WORK TASK → The reply has to contain each record exactly as written.

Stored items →
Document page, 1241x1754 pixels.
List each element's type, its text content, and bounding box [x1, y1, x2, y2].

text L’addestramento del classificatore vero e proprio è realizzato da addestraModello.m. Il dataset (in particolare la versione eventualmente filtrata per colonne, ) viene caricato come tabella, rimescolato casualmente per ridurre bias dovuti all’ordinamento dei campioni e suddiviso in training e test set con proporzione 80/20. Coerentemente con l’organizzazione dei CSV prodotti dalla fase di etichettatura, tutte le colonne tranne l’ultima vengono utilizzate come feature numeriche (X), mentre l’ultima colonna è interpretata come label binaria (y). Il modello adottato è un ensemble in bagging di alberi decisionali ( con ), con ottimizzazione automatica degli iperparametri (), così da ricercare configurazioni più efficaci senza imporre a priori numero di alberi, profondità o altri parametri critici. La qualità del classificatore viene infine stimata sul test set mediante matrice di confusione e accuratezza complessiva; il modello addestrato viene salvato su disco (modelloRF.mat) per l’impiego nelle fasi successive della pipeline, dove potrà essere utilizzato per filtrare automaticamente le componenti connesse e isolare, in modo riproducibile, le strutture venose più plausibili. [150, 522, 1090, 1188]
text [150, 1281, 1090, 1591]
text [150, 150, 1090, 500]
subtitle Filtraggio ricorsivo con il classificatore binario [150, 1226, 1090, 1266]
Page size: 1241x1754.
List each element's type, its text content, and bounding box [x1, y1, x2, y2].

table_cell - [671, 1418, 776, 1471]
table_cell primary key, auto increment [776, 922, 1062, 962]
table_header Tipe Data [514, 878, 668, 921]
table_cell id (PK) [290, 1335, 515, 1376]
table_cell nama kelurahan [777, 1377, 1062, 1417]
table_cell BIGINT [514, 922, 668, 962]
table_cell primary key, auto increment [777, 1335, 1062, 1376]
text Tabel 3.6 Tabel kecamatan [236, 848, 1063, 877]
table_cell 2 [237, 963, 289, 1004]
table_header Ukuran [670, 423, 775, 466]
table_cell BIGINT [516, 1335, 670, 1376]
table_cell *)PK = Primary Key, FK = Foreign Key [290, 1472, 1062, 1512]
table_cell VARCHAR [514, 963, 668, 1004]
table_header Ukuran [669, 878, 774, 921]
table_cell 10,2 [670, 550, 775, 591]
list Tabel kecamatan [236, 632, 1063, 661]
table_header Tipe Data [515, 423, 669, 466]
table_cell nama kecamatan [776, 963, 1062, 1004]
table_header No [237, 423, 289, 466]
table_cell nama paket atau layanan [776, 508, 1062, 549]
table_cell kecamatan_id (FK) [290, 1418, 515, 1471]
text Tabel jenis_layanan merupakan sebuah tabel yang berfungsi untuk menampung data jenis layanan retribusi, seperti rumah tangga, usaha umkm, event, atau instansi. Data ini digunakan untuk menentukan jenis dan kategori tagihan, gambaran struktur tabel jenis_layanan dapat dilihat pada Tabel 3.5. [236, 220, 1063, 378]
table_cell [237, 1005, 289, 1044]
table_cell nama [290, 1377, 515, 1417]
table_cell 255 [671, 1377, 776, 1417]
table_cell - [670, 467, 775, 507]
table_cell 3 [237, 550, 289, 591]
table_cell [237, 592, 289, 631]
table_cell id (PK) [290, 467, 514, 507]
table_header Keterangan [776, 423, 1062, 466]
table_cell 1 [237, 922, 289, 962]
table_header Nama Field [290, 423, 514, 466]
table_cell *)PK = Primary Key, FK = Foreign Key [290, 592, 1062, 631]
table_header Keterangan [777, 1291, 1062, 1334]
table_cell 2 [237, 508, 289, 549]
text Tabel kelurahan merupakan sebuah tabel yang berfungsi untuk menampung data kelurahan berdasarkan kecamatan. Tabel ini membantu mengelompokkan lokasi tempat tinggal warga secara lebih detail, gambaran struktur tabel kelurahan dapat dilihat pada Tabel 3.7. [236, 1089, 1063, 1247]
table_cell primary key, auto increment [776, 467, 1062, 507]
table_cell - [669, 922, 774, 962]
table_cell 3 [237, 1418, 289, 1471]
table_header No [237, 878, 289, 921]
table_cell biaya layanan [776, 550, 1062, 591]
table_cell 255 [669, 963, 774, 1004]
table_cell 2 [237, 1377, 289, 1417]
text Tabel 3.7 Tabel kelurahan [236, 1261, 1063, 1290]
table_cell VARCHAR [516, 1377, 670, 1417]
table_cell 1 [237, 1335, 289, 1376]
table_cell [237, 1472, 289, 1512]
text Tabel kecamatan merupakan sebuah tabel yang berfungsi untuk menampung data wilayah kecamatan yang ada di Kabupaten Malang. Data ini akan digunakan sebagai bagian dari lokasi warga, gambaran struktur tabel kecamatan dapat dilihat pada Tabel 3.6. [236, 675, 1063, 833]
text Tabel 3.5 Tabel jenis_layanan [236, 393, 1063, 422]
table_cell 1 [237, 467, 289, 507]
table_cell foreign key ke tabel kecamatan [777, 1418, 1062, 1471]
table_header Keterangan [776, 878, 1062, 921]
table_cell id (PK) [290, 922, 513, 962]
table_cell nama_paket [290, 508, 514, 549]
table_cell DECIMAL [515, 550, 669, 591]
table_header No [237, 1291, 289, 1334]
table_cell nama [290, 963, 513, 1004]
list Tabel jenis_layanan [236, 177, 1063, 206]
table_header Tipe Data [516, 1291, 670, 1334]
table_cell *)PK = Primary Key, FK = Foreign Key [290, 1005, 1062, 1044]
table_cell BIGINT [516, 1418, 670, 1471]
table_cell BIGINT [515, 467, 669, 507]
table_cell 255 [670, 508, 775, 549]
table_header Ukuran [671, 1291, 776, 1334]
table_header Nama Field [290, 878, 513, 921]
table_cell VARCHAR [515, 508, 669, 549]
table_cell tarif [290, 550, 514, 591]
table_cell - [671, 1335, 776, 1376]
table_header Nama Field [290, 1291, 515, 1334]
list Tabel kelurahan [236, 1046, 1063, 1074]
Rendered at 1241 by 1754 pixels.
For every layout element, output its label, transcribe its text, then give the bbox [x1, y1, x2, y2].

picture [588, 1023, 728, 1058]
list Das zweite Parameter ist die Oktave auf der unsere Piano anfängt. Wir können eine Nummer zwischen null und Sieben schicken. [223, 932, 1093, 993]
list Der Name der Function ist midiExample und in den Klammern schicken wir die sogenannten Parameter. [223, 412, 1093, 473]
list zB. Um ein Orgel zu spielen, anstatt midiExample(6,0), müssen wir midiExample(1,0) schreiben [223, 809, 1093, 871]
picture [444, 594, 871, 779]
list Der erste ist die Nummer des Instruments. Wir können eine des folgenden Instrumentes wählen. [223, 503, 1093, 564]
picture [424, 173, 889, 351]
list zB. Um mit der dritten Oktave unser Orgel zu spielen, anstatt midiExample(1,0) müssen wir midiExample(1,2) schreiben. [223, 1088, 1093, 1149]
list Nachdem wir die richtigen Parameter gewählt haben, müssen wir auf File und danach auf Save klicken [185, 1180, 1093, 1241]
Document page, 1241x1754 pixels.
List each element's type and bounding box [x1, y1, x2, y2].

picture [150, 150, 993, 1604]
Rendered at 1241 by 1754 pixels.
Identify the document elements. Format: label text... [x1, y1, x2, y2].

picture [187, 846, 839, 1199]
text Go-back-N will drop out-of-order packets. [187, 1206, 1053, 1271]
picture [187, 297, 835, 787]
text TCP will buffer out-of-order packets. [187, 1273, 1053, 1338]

EXPECTED OUTPUT →
Document page, 1241x1754 pixels.
List each element's type, its text content, and bounding box [x1, y1, x2, y2].

text L’addestramento del classificatore vero e proprio è realizzato da addestraModello.m. Il dataset (in particolare la versione eventualmente filtrata per colonne, ) viene caricato come tabella, rimescolato casualmente per ridurre bias dovuti all’ordinamento dei campioni e suddiviso in training e test set con proporzione 80/20. Coerentemente con l’organizzazione dei CSV prodotti dalla fase di etichettatura, tutte le colonne tranne l’ultima vengono utilizzate come feature numeriche (X), mentre l’ultima colonna è interpretata come label binaria (y). Il modello adottato è un ensemble in bagging di alberi decisionali ( con ), con ottimizzazione automatica degli iperparametri (), così da ricercare configurazioni più efficaci senza imporre a priori numero di alberi, profondità o altri parametri critici. La qualità del classificatore viene infine stimata sul test set mediante matrice di confusione e accuratezza complessiva; il modello addestrato viene salvato su disco (modelloRF.mat) per l’impiego nelle fasi successive della pipeline, dove potrà essere utilizzato per filtrare automaticamente le componenti connesse e isolare, in modo riproducibile, le strutture venose più plausibili. [150, 522, 1090, 1188]
text [150, 1281, 1090, 1591]
text [150, 150, 1090, 500]
subtitle Filtraggio ricorsivo con il classificatore binario [150, 1226, 1090, 1266]
Page size: 1241x1754.
List each element's type, its text content, and bounding box [x1, y1, x2, y2].

table_cell - [671, 1418, 776, 1471]
table_cell primary key, auto increment [776, 922, 1062, 962]
table_header Tipe Data [514, 878, 668, 921]
table_cell id (PK) [290, 1335, 515, 1376]
table_cell nama kelurahan [777, 1377, 1062, 1417]
table_cell BIGINT [514, 922, 668, 962]
table_cell primary key, auto increment [777, 1335, 1062, 1376]
text Tabel 3.6 Tabel kecamatan [236, 848, 1063, 877]
table_cell 2 [237, 963, 289, 1004]
table_header Ukuran [670, 423, 775, 466]
table_cell BIGINT [516, 1335, 670, 1376]
table_cell *)PK = Primary Key, FK = Foreign Key [290, 1472, 1062, 1512]
table_cell VARCHAR [514, 963, 668, 1004]
table_header Ukuran [669, 878, 774, 921]
table_cell 10,2 [670, 550, 775, 591]
list Tabel kecamatan [236, 632, 1063, 661]
table_header Tipe Data [515, 423, 669, 466]
table_cell nama kecamatan [776, 963, 1062, 1004]
table_header No [237, 423, 289, 466]
table_cell nama paket atau layanan [776, 508, 1062, 549]
table_cell kecamatan_id (FK) [290, 1418, 515, 1471]
text Tabel jenis_layanan merupakan sebuah tabel yang berfungsi untuk menampung data jenis layanan retribusi, seperti rumah tangga, usaha umkm, event, atau instansi. Data ini digunakan untuk menentukan jenis dan kategori tagihan, gambaran struktur tabel jenis_layanan dapat dilihat pada Tabel 3.5. [236, 220, 1063, 378]
table_cell [237, 1005, 289, 1044]
table_cell nama [290, 1377, 515, 1417]
table_cell 255 [671, 1377, 776, 1417]
table_cell - [670, 467, 775, 507]
table_cell 3 [237, 550, 289, 591]
table_cell [237, 592, 289, 631]
table_cell id (PK) [290, 467, 514, 507]
table_header Keterangan [776, 423, 1062, 466]
table_cell 1 [237, 922, 289, 962]
table_header Nama Field [290, 423, 514, 466]
table_cell *)PK = Primary Key, FK = Foreign Key [290, 592, 1062, 631]
table_header Keterangan [777, 1291, 1062, 1334]
table_cell 2 [237, 508, 289, 549]
text Tabel kelurahan merupakan sebuah tabel yang berfungsi untuk menampung data kelurahan berdasarkan kecamatan. Tabel ini membantu mengelompokkan lokasi tempat tinggal warga secara lebih detail, gambaran struktur tabel kelurahan dapat dilihat pada Tabel 3.7. [236, 1089, 1063, 1247]
table_cell primary key, auto increment [776, 467, 1062, 507]
table_cell - [669, 922, 774, 962]
table_cell 3 [237, 1418, 289, 1471]
table_header No [237, 878, 289, 921]
table_cell biaya layanan [776, 550, 1062, 591]
table_cell 255 [669, 963, 774, 1004]
table_cell 2 [237, 1377, 289, 1417]
text Tabel 3.7 Tabel kelurahan [236, 1261, 1063, 1290]
table_cell VARCHAR [516, 1377, 670, 1417]
table_cell 1 [237, 1335, 289, 1376]
table_cell [237, 1472, 289, 1512]
text Tabel kecamatan merupakan sebuah tabel yang berfungsi untuk menampung data wilayah kecamatan yang ada di Kabupaten Malang. Data ini akan digunakan sebagai bagian dari lokasi warga, gambaran struktur tabel kecamatan dapat dilihat pada Tabel 3.6. [236, 675, 1063, 833]
text Tabel 3.5 Tabel jenis_layanan [236, 393, 1063, 422]
table_cell 1 [237, 467, 289, 507]
table_cell foreign key ke tabel kecamatan [777, 1418, 1062, 1471]
table_header Keterangan [776, 878, 1062, 921]
table_cell id (PK) [290, 922, 513, 962]
table_cell nama_paket [290, 508, 514, 549]
table_cell DECIMAL [515, 550, 669, 591]
table_header No [237, 1291, 289, 1334]
table_cell nama [290, 963, 513, 1004]
list Tabel jenis_layanan [236, 177, 1063, 206]
table_header Tipe Data [516, 1291, 670, 1334]
table_cell *)PK = Primary Key, FK = Foreign Key [290, 1005, 1062, 1044]
table_cell BIGINT [516, 1418, 670, 1471]
table_cell BIGINT [515, 467, 669, 507]
table_cell 255 [670, 508, 775, 549]
table_header Ukuran [671, 1291, 776, 1334]
table_header Nama Field [290, 878, 513, 921]
table_cell VARCHAR [515, 508, 669, 549]
table_cell tarif [290, 550, 514, 591]
table_cell - [671, 1335, 776, 1376]
table_header Nama Field [290, 1291, 515, 1334]
list Tabel kelurahan [236, 1046, 1063, 1074]
Rendered at 1241 by 1754 pixels.
For every layout element, output its label, transcribe its text, then give the bbox [x1, y1, x2, y2].

picture [588, 1023, 728, 1058]
list Das zweite Parameter ist die Oktave auf der unsere Piano anfängt. Wir können eine Nummer zwischen null und Sieben schicken. [223, 932, 1093, 993]
list Der Name der Function ist midiExample und in den Klammern schicken wir die sogenannten Parameter. [223, 412, 1093, 473]
list zB. Um ein Orgel zu spielen, anstatt midiExample(6,0), müssen wir midiExample(1,0) schreiben [223, 809, 1093, 871]
picture [444, 594, 871, 779]
list Der erste ist die Nummer des Instruments. Wir können eine des folgenden Instrumentes wählen. [223, 503, 1093, 564]
picture [424, 173, 889, 351]
list zB. Um mit der dritten Oktave unser Orgel zu spielen, anstatt midiExample(1,0) müssen wir midiExample(1,2) schreiben. [223, 1088, 1093, 1149]
list Nachdem wir die richtigen Parameter gewählt haben, müssen wir auf File und danach auf Save klicken [185, 1180, 1093, 1241]
Document page, 1241x1754 pixels.
List each element's type and bounding box [x1, y1, x2, y2].

picture [150, 150, 993, 1604]
Rendered at 1241 by 1754 pixels.
Identify the document elements. Format: label text... [x1, y1, x2, y2].

picture [187, 846, 839, 1199]
text Go-back-N will drop out-of-order packets. [187, 1206, 1053, 1271]
picture [187, 297, 835, 787]
text TCP will buffer out-of-order packets. [187, 1273, 1053, 1338]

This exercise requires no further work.